I have seen some of those letters, and I think that Mr. Woods and Mr. Prescott have.
Mr. Hall, of the Investment Bankers Association, was the one who asked me to get a committee to represent the Investment Bankers Association. Mr. Hall is the president. The reason for that is that Mr. Hall and I have had a number of conversations over the telephone and it was because of the large number of letters that were coming from the membership of this organization who had read the bill objecting to it in its present form.
I just wanted to make that correction of the situation.
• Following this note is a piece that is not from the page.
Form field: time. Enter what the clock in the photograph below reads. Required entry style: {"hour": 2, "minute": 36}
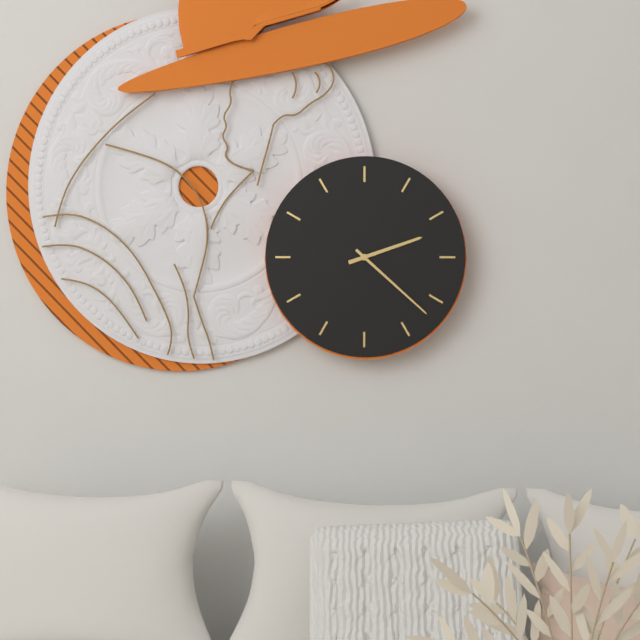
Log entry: {"hour": 2, "minute": 22}
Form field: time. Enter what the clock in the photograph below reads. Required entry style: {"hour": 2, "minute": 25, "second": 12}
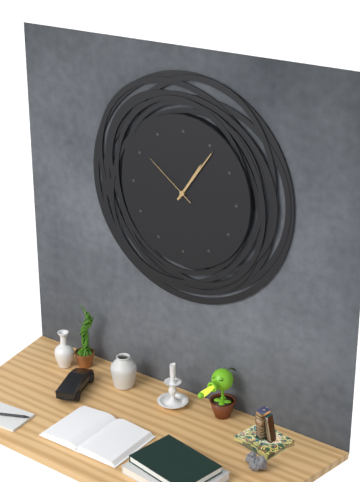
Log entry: {"hour": 1, "minute": 6, "second": 51}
The CHAIRMAN. Very well. The committee will stand adjourned until 10 o'clock Monday morning.
(Thereupon, at 12:01 p. m., the committee adjourned to meet Monday, June 21, 1937, at 10 a. m.)
TO AMEND THE SECURITIES ACT OF 1933
MONDAY, JUNE 21, 1937
HOUSE OF REPRESENTATIVES,
Washington, D. C. The committee met, pursuant to adjournment, at 10 a. m., in the committee room, New House Office Building, Hon. Clarence F. Lea (chairman) presiding.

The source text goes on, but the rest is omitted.